Probabile che il governatore Julio Velarde voglia attendere un’ulteriore discesa dell’inflazione, grazie al crollo delle quotazioni petrolifere, prima di intervenire. Ad ogni modo, il profilo di credito del Perù appare medio-alto. Le agenzie di rating assegnano al debito sovrano di Lima giudizi positivi: “A3” per Moody’s, “BBB+” per S&P e Fitch, “BBB-high” per Dbrs. Il 2019 si è chiuso con un deficit all’1,6% del pil, mentre il debito si attesta intorno al 27%.

Il debito in dollari

Anche considerata la solidità del cambio nel medio-lungo periodo, bisogna ammettere che i rendimenti peruviani si mostrano abbastanza appetibili, per quanto non elevati proprio per il basso rischio segnalato dalle agenzie. Un po’ di valore potrebbe ricavarsi anche dalle emissioni in dollari. La scadenza 21 luglio 2025 e cedola 7,35% (ISIN: US715638AS19) quotava ieri a 125,62, offrendo un rendimento del 2%. Basso, ma pur sempre maggiore dello 0,39% del Treasury di pari durata. E il bond 20 giugno 2030 e cedola 2,844% (ISIN: US715638DA73) rendeva il 2,56%, anche in questo caso notevolmente di più dello 0,63% del decennale americano.
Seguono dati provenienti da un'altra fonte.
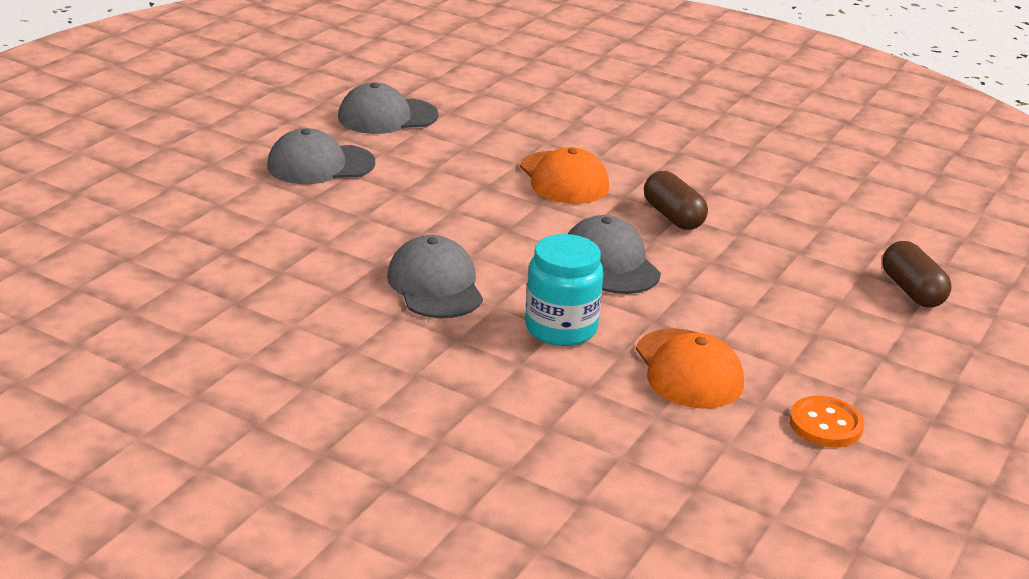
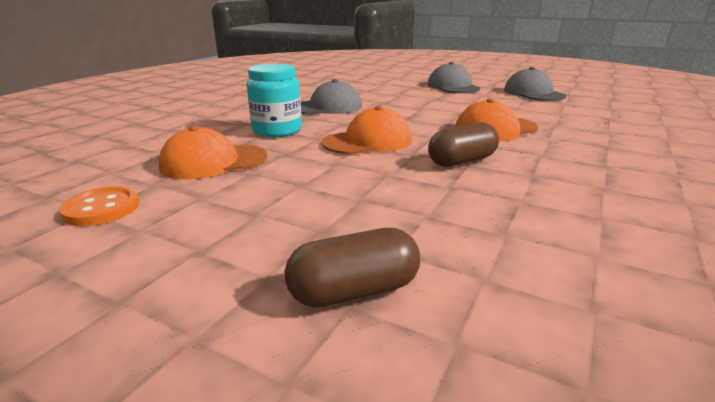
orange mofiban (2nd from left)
Spostandoci verso le scadenze più longeve, abbiamo quella del 18 novembre 2050 e cedola 5,625% (ISIN: US715638BM30), che rende in area 3%. Come potete capire, non siamo in presenza di rendimenti entusiasmanti, ma il debito peruviano in dollari si mostra interessante per quanti volessero inserire in portafoglio obbligazioni in valuta americana più redditizie dei Treasuries e relativamente sicure. Qualche rischio in più sul fronte del cambio lo si corre con i bond in valuta locale, ma lì potrebbe esservi qualche soddisfazione con la ripresa delle quotazioni del rame, a pandemia finita. E l’abbassamento dei tassi sosterrebbe l’obbligazionario domestico nei prossimi mesi.